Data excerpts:
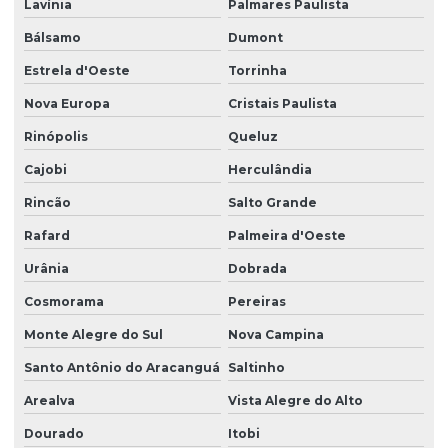
Lavínia
Palmares Paulista
Bálsamo
Dumont
Estrela d'Oeste
Torrinha
Nova Europa
Cristais Paulista
Rinópolis
Queluz
Cajobi
Herculândia
Rincão
Salto Grande
Rafard
Palmeira d'Oeste
Urânia
Dobrada
Cosmorama
Pereiras
Monte Alegre do Sul
Nova Campina
Santo Antônio do Aracanguá
Saltinho
Arealva
Vista Alegre do Alto
Dourado
Itobi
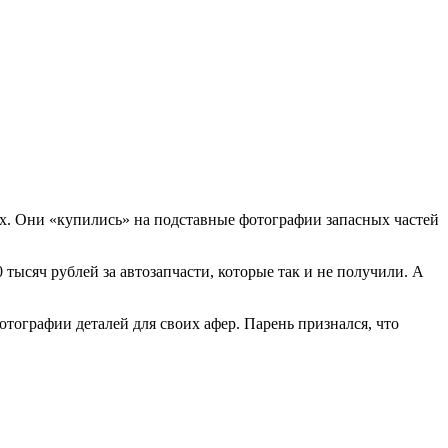
ях. Они «купились» на подставные фотографии запасных частей
тысяч рублей за автозапчасти, которые так и не получили. А
ографии деталей для своих афер. Парень признался, что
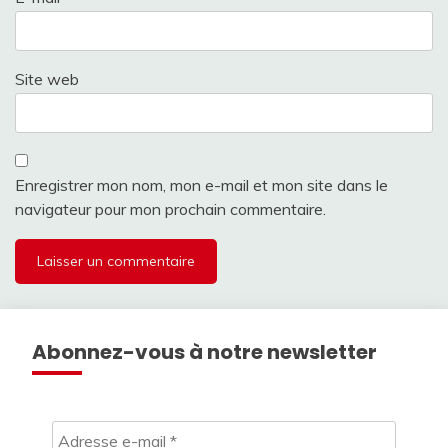
Site web
Enregistrer mon nom, mon e-mail et mon site dans le
navigateur pour mon prochain commentaire.
Abonnez-vous à notre newsletter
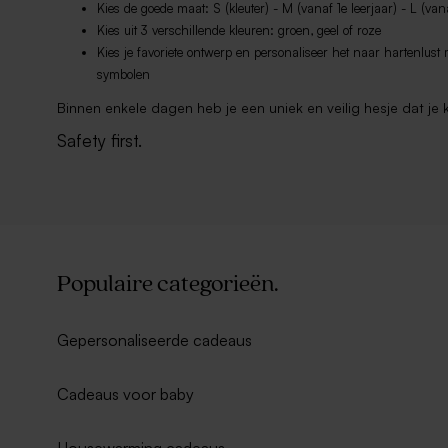
Kies de goede maat: S (kleuter) - M (vanaf 1e leerjaar) - L (van
Kies uit 3 verschillende kleuren: groen, geel of roze
Kies je favoriete ontwerp en personaliseer het naar hartenlust
symbolen
Binnen enkele dagen heb je een uniek en veilig hesje dat je 
Safety first.
Populaire categorieën.
Gepersonaliseerde cadeaus
Cadeaus voor baby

• Task statement
A verbatim copy of the entries, without the pictures, is what this task requires.

• Problem solution
Lavínia
Palmares Paulista
Bálsamo
Dumont
Estrela d'Oeste
Torrinha
Nova Europa
Cristais Paulista
Rinópolis
Queluz
Cajobi
Herculândia
Rincão
Salto Grande
Rafard
Palmeira d'Oeste
Urânia
Dobrada
Cosmorama
Pereiras
Monte Alegre do Sul
Nova Campina
Santo Antônio do Aracanguá
Saltinho
Arealva
Vista Alegre do Alto
Dourado
Itobi
ях. Они «купились» на подставные фотографии запасных частей
тысяч рублей за автозапчасти, которые так и не получили. А
ографии деталей для своих афер. Парень признался, что
Site web
Enregistrer mon nom, mon e-mail et mon site dans le
navigateur pour mon prochain commentaire.
Abonnez-vous à notre newsletter
Kies de goede maat: S (kleuter) - M (vanaf 1e leerjaar) - L (van
Kies uit 3 verschillende kleuren: groen, geel of roze
Kies je favoriete ontwerp en personaliseer het naar hartenlust
symbolen
Binnen enkele dagen heb je een uniek en veilig hesje dat je 
Safety first.
Populaire categorieën.
Gepersonaliseerde cadeaus
Cadeaus voor baby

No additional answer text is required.